The alternative is to switch to 4-2-3-1. It's been obvious for a long time that 4-3-3 without the hold-up play of Victor Anichebe just does not work. By switching to 4-2-3-1, Sunderland would be able to commit more men in attack, while retaining some form of defensive solidity when the opposition is in possession of the ball.
Again, the main benefit would see the inclusion of a number 10 to link the play between attack and midfield. At present, the Sunderland midfield severely lacks creativity and attacking threat. In this set-up, Didier Ndong and Darron Gibson - both decent in terms of ball retention and winning it back - would sit, providing cover for the defence and allowing the advanced players more freedom to attack and support Defoe. The inclusion of a number 10 would also likely see the end of the hopeless punts forward to the 5ft 7 striker, with more options available to pass to in advanced areas.
A switch to 4-2-3-1 would likely see the return of Wahbi Khazri to the starting line-up. The Tunisian has endured a tough time this season and seems to have a strange relationship with the manager (despite his protestations), who has offered a somewhat contradictory explanation for his repeated absence from the side:
I told Wahbi right from the start that I needed him to retain possession.
He is the type of player that I need to either score me a goal or make me a goal.
Moyes' expectations of Khazri seem rather idealistic, and he needs to accept that he will inevitably concede possession in the hunt for a killer pass or deadlock-breaking goal. Khazri has admittedly been poor in his performances this season, but an average of just over 30 minutes per game means that he has been afford little opportunity to find any semblance of rhythm and show quality.

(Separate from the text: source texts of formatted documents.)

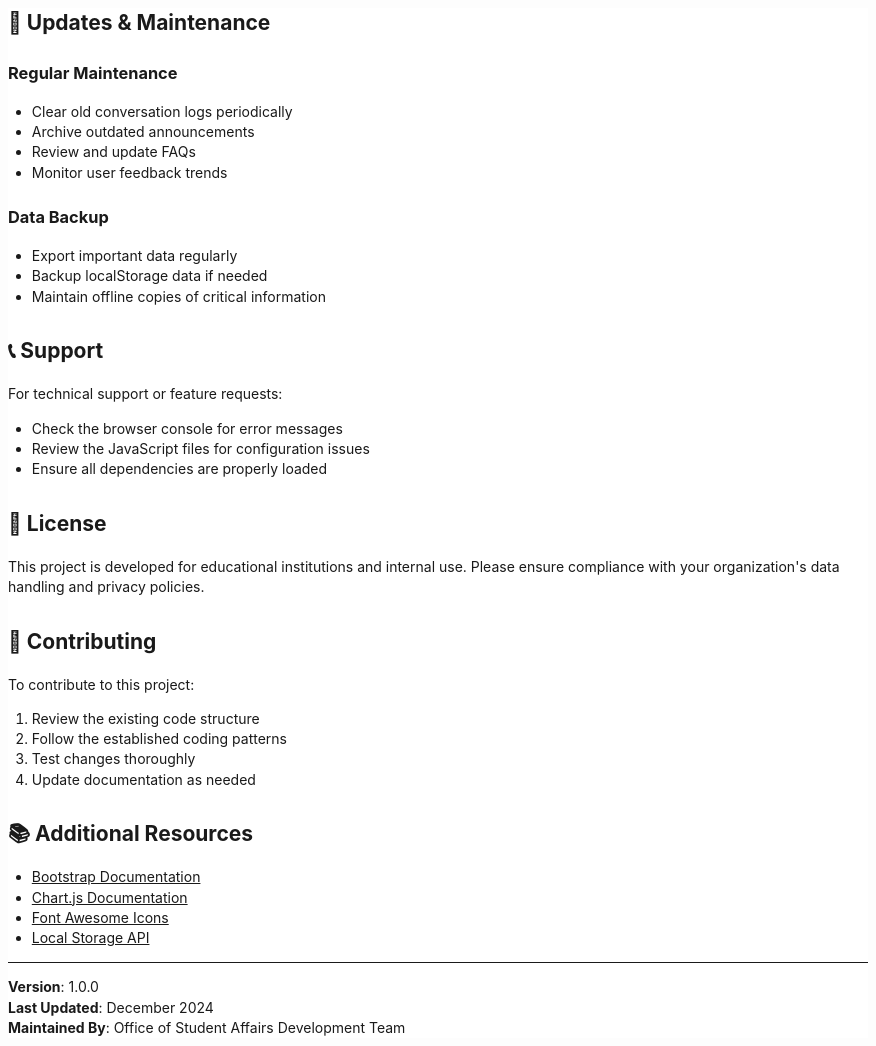 ## 🔄 Updates & Maintenance

### Regular Maintenance
- Clear old conversation logs periodically
- Archive outdated announcements
- Review and update FAQs
- Monitor user feedback trends

### Data Backup
- Export important data regularly
- Backup localStorage data if needed
- Maintain offline copies of critical information

## 📞 Support

For technical support or feature requests:
- Check the browser console for error messages
- Review the JavaScript files for configuration issues
- Ensure all dependencies are properly loaded

## 📄 License

This project is developed for educational institutions and internal use. Please ensure compliance with your organization's data handling and privacy policies.

## 🤝 Contributing

To contribute to this project:
1. Review the existing code structure
2. Follow the established coding patterns
3. Test changes thoroughly
4. Update documentation as needed

## 📚 Additional Resources

- [Bootstrap Documentation](https://getbootstrap.com/docs/)
- [Chart.js Documentation](https://www.chartjs.org/docs/)
- [Font Awesome Icons](https://fontawesome.com/icons)
- [Local Storage API](https://developer.mozilla.org/en-US/docs/Web/API/Window/localStorage)

---

**Version**: 1.0.0  
**Last Updated**: December 2024  
**Maintained By**: Office of Student Affairs Development Team
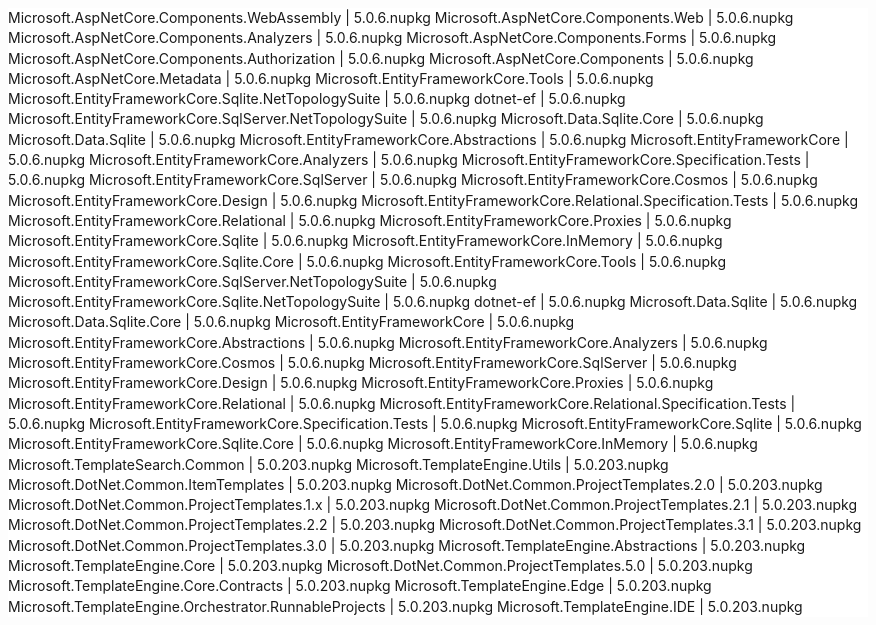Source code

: Microsoft.AspNetCore.Components.WebAssembly | 5.0.6.nupkg
Microsoft.AspNetCore.Components.Web | 5.0.6.nupkg
Microsoft.AspNetCore.Components.Analyzers | 5.0.6.nupkg
Microsoft.AspNetCore.Components.Forms | 5.0.6.nupkg
Microsoft.AspNetCore.Components.Authorization | 5.0.6.nupkg
Microsoft.AspNetCore.Components | 5.0.6.nupkg
Microsoft.AspNetCore.Metadata | 5.0.6.nupkg
Microsoft.EntityFrameworkCore.Tools | 5.0.6.nupkg
Microsoft.EntityFrameworkCore.Sqlite.NetTopologySuite | 5.0.6.nupkg
dotnet-ef | 5.0.6.nupkg
Microsoft.EntityFrameworkCore.SqlServer.NetTopologySuite | 5.0.6.nupkg
Microsoft.Data.Sqlite.Core | 5.0.6.nupkg
Microsoft.Data.Sqlite | 5.0.6.nupkg
Microsoft.EntityFrameworkCore.Abstractions | 5.0.6.nupkg
Microsoft.EntityFrameworkCore | 5.0.6.nupkg
Microsoft.EntityFrameworkCore.Analyzers | 5.0.6.nupkg
Microsoft.EntityFrameworkCore.Specification.Tests | 5.0.6.nupkg
Microsoft.EntityFrameworkCore.SqlServer | 5.0.6.nupkg
Microsoft.EntityFrameworkCore.Cosmos | 5.0.6.nupkg
Microsoft.EntityFrameworkCore.Design | 5.0.6.nupkg
Microsoft.EntityFrameworkCore.Relational.Specification.Tests | 5.0.6.nupkg
Microsoft.EntityFrameworkCore.Relational | 5.0.6.nupkg
Microsoft.EntityFrameworkCore.Proxies | 5.0.6.nupkg
Microsoft.EntityFrameworkCore.Sqlite | 5.0.6.nupkg
Microsoft.EntityFrameworkCore.InMemory | 5.0.6.nupkg
Microsoft.EntityFrameworkCore.Sqlite.Core | 5.0.6.nupkg
Microsoft.EntityFrameworkCore.Tools | 5.0.6.nupkg
Microsoft.EntityFrameworkCore.SqlServer.NetTopologySuite | 5.0.6.nupkg
Microsoft.EntityFrameworkCore.Sqlite.NetTopologySuite | 5.0.6.nupkg
dotnet-ef | 5.0.6.nupkg
Microsoft.Data.Sqlite | 5.0.6.nupkg
Microsoft.Data.Sqlite.Core | 5.0.6.nupkg
Microsoft.EntityFrameworkCore | 5.0.6.nupkg
Microsoft.EntityFrameworkCore.Abstractions | 5.0.6.nupkg
Microsoft.EntityFrameworkCore.Analyzers | 5.0.6.nupkg
Microsoft.EntityFrameworkCore.Cosmos | 5.0.6.nupkg
Microsoft.EntityFrameworkCore.SqlServer | 5.0.6.nupkg
Microsoft.EntityFrameworkCore.Design | 5.0.6.nupkg
Microsoft.EntityFrameworkCore.Proxies | 5.0.6.nupkg
Microsoft.EntityFrameworkCore.Relational | 5.0.6.nupkg
Microsoft.EntityFrameworkCore.Relational.Specification.Tests | 5.0.6.nupkg
Microsoft.EntityFrameworkCore.Specification.Tests | 5.0.6.nupkg
Microsoft.EntityFrameworkCore.Sqlite | 5.0.6.nupkg
Microsoft.EntityFrameworkCore.Sqlite.Core | 5.0.6.nupkg
Microsoft.EntityFrameworkCore.InMemory | 5.0.6.nupkg
Microsoft.TemplateSearch.Common | 5.0.203.nupkg
Microsoft.TemplateEngine.Utils | 5.0.203.nupkg
Microsoft.DotNet.Common.ItemTemplates | 5.0.203.nupkg
Microsoft.DotNet.Common.ProjectTemplates.2.0 | 5.0.203.nupkg
Microsoft.DotNet.Common.ProjectTemplates.1.x | 5.0.203.nupkg
Microsoft.DotNet.Common.ProjectTemplates.2.1 | 5.0.203.nupkg
Microsoft.DotNet.Common.ProjectTemplates.2.2 | 5.0.203.nupkg
Microsoft.DotNet.Common.ProjectTemplates.3.1 | 5.0.203.nupkg
Microsoft.DotNet.Common.ProjectTemplates.3.0 | 5.0.203.nupkg
Microsoft.TemplateEngine.Abstractions | 5.0.203.nupkg
Microsoft.TemplateEngine.Core | 5.0.203.nupkg
Microsoft.DotNet.Common.ProjectTemplates.5.0 | 5.0.203.nupkg
Microsoft.TemplateEngine.Core.Contracts | 5.0.203.nupkg
Microsoft.TemplateEngine.Edge | 5.0.203.nupkg
Microsoft.TemplateEngine.Orchestrator.RunnableProjects | 5.0.203.nupkg
Microsoft.TemplateEngine.IDE | 5.0.203.nupkg
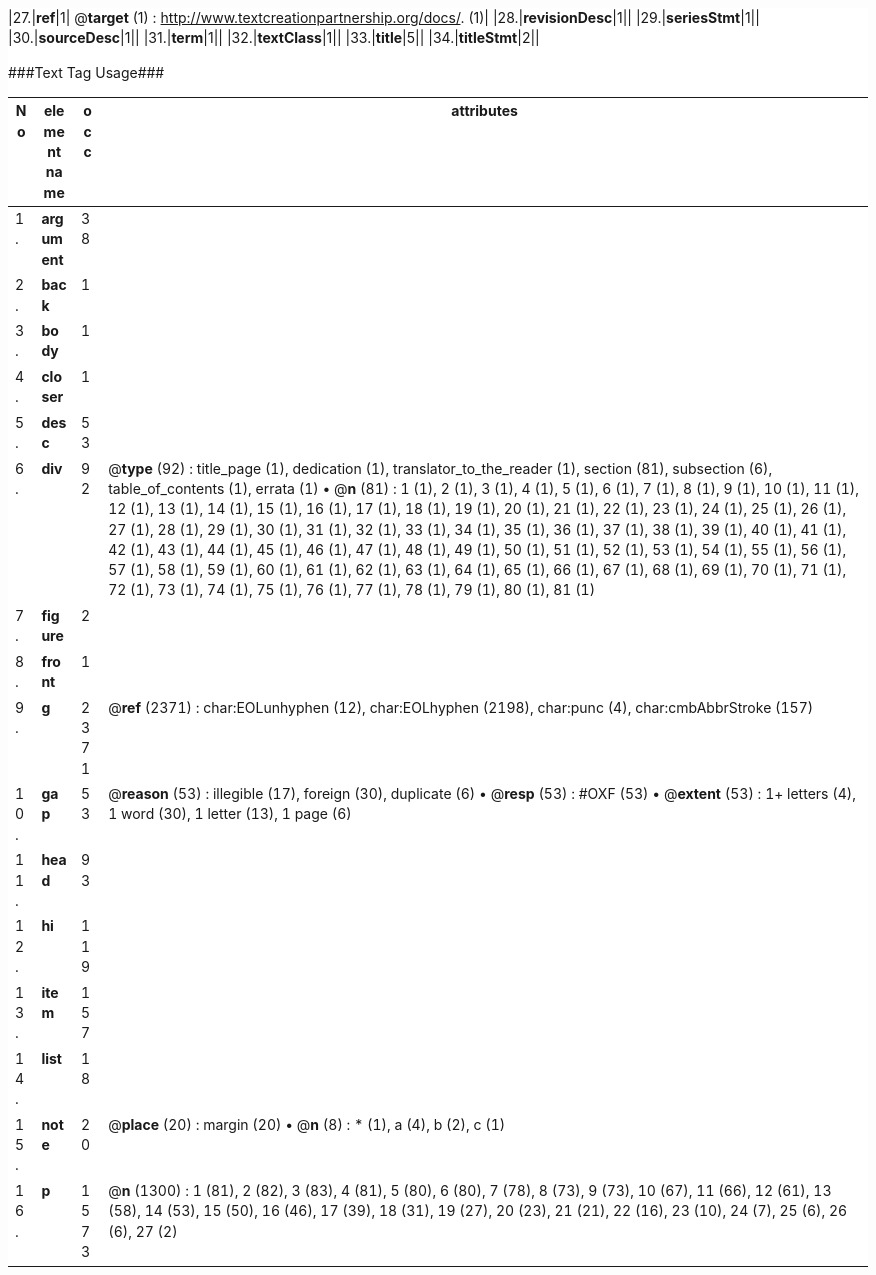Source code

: |27.|__ref__|1| @__target__ (1) : http://www.textcreationpartnership.org/docs/. (1)|
|28.|__revisionDesc__|1||
|29.|__seriesStmt__|1||
|30.|__sourceDesc__|1||
|31.|__term__|1||
|32.|__textClass__|1||
|33.|__title__|5||
|34.|__titleStmt__|2||


###Text Tag Usage###

|No|element name|occ|attributes|
|---|---|---|---|
|1.|__argument__|38||
|2.|__back__|1||
|3.|__body__|1||
|4.|__closer__|1||
|5.|__desc__|53||
|6.|__div__|92| @__type__ (92) : title_page (1), dedication (1), translator_to_the_reader (1), section (81), subsection (6), table_of_contents (1), errata (1)  •  @__n__ (81) : 1 (1), 2 (1), 3 (1), 4 (1), 5 (1), 6 (1), 7 (1), 8 (1), 9 (1), 10 (1), 11 (1), 12 (1), 13 (1), 14 (1), 15 (1), 16 (1), 17 (1), 18 (1), 19 (1), 20 (1), 21 (1), 22 (1), 23 (1), 24 (1), 25 (1), 26 (1), 27 (1), 28 (1), 29 (1), 30 (1), 31 (1), 32 (1), 33 (1), 34 (1), 35 (1), 36 (1), 37 (1), 38 (1), 39 (1), 40 (1), 41 (1), 42 (1), 43 (1), 44 (1), 45 (1), 46 (1), 47 (1), 48 (1), 49 (1), 50 (1), 51 (1), 52 (1), 53 (1), 54 (1), 55 (1), 56 (1), 57 (1), 58 (1), 59 (1), 60 (1), 61 (1), 62 (1), 63 (1), 64 (1), 65 (1), 66 (1), 67 (1), 68 (1), 69 (1), 70 (1), 71 (1), 72 (1), 73 (1), 74 (1), 75 (1), 76 (1), 77 (1), 78 (1), 79 (1), 80 (1), 81 (1)|
|7.|__figure__|2||
|8.|__front__|1||
|9.|__g__|2371| @__ref__ (2371) : char:EOLunhyphen (12), char:EOLhyphen (2198), char:punc (4), char:cmbAbbrStroke (157)|
|10.|__gap__|53| @__reason__ (53) : illegible (17), foreign (30), duplicate (6)  •  @__resp__ (53) : #OXF (53)  •  @__extent__ (53) : 1+ letters (4), 1 word (30), 1 letter (13), 1 page (6)|
|11.|__head__|93||
|12.|__hi__|119||
|13.|__item__|157||
|14.|__list__|18||
|15.|__note__|20| @__place__ (20) : margin (20)  •  @__n__ (8) : * (1), a (4), b (2), c (1)|
|16.|__p__|1573| @__n__ (1300) : 1 (81), 2 (82), 3 (83), 4 (81), 5 (80), 6 (80), 7 (78), 8 (73), 9 (73), 10 (67), 11 (66), 12 (61), 13 (58), 14 (53), 15 (50), 16 (46), 17 (39), 18 (31), 19 (27), 20 (23), 21 (21), 22 (16), 23 (10), 24 (7), 25 (6), 26 (6), 27 (2)|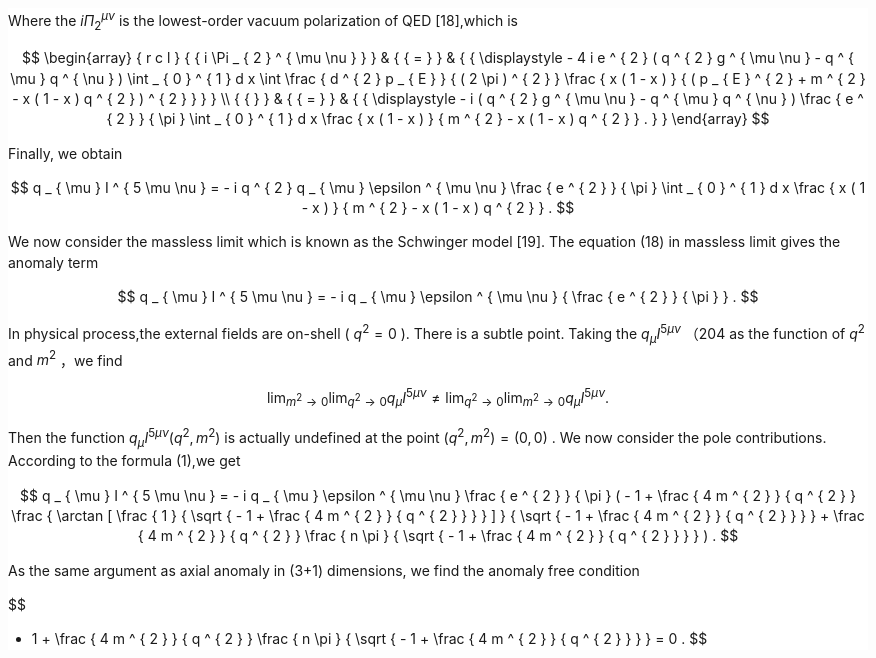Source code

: Where the $i \Pi _ { 2 } ^ { \mu \nu }$ is the lowest-order vacuum polarization of QED [18],which is

$$
\begin{array} { r c l } { { i \Pi _ { 2 } ^ { \mu \nu } } } & { { = } } & { { \displaystyle - 4 i e ^ { 2 } ( q ^ { 2 } g ^ { \mu \nu } - q ^ { \mu } q ^ { \nu } ) \int _ { 0 } ^ { 1 } d x \int \frac { d ^ { 2 } p _ { E } } { ( 2 \pi ) ^ { 2 } } \frac { x ( 1 - x ) } { ( p _ { E } ^ { 2 } + m ^ { 2 } - x ( 1 - x ) q ^ { 2 } ) ^ { 2 } } } } \\ { { } } & { { = } } & { { \displaystyle - i ( q ^ { 2 } g ^ { \mu \nu } - q ^ { \mu } q ^ { \nu } ) \frac { e ^ { 2 } } { \pi } \int _ { 0 } ^ { 1 } d x \frac { x ( 1 - x ) } { m ^ { 2 } - x ( 1 - x ) q ^ { 2 } } . } } \end{array}
$$

Finally, we obtain

$$
q _ { \mu } I ^ { 5 \mu \nu } = - i q ^ { 2 } q _ { \mu } \epsilon ^ { \mu \nu } \frac { e ^ { 2 } } { \pi } \int _ { 0 } ^ { 1 } d x \frac { x ( 1 - x ) } { m ^ { 2 } - x ( 1 - x ) q ^ { 2 } } .
$$

We now consider the massless limit which is known as the Schwinger model [19]. The equation (18) in massless limit gives the anomaly term

$$
q _ { \mu } I ^ { 5 \mu \nu } = - i q _ { \mu } \epsilon ^ { \mu \nu } { \frac { e ^ { 2 } } { \pi } } .
$$

In physical process,the external fields are on-shell ( $q ^ { 2 } = 0$ ). There is a subtle point. Taking the $q _ { \mu } I ^ { 5 \mu \nu }$ （204 as the function of $q ^ { 2 }$ and $m ^ { 2 }$ ，we find

$$
\operatorname * { l i m } _ { m ^ { 2 } \to 0 } \operatorname * { l i m } _ { q ^ { 2 } \to 0 } q _ { \mu } I ^ { 5 \mu \nu } \not = \operatorname * { l i m } _ { q ^ { 2 } \to 0 } \operatorname * { l i m } _ { m ^ { 2 } \to 0 } q _ { \mu } I ^ { 5 \mu \nu } .
$$

Then the function $q _ { \mu } I ^ { 5 \mu \nu } ( q ^ { 2 } , m ^ { 2 } )$ is actually undefined at the point $( q ^ { 2 } , m ^ { 2 } ) = ( 0 , 0 )$ . We now consider the pole contributions. According to the formula (1),we get

$$
q _ { \mu } I ^ { 5 \mu \nu } = - i q _ { \mu } \epsilon ^ { \mu \nu } \frac { e ^ { 2 } } { \pi } ( - 1 + \frac { 4 m ^ { 2 } } { q ^ { 2 } } \frac { \arctan [ \frac { 1 } { \sqrt { - 1 + \frac { 4 m ^ { 2 } } { q ^ { 2 } } } } ] } { \sqrt { - 1 + \frac { 4 m ^ { 2 } } { q ^ { 2 } } } } + \frac { 4 m ^ { 2 } } { q ^ { 2 } } \frac { n \pi } { \sqrt { - 1 + \frac { 4 m ^ { 2 } } { q ^ { 2 } } } } ) .
$$

As the same argument as axial anomaly in (3+1) dimensions, we find the anomaly free condition

$$
- 1 + \frac { 4 m ^ { 2 } } { q ^ { 2 } } \frac { n \pi } { \sqrt { - 1 + \frac { 4 m ^ { 2 } } { q ^ { 2 } } } } = 0 .
$$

Victor Anichebe represents a wildcard in Sunderland's fight against relegation. Reports suggest that the Nigerian is close to a return to first team action, with an outside chance of featuring on Saturday, which would provide a huge boost. Anichebe's presence on either side of a 4-3-3 provided great success earlier this season - four of Sunderland's five league wins came with him in the side. His ability to hold the ball not only helped the side to advance up the pitch, but, importantly, created space in which Defoe could thrive. Alternatively, Moyes could choose to go gung-ho and partner the big man with Defoe up top.
Rushing Anichebe back represents a considerable risk for a player with an injury history like his. But Sunderland are in a position where taking risks is necessary, and in this instance, it's one that could provide great rewards.
The biggest question that needs to be asked of David Moyes is whether he is prepared to take the risks to provide support for Jermain Defoe. Defoe did nothing but score against Lithuania, and Sunderland need to take advantage of that rare quality to have any hope of survival. It's do or die.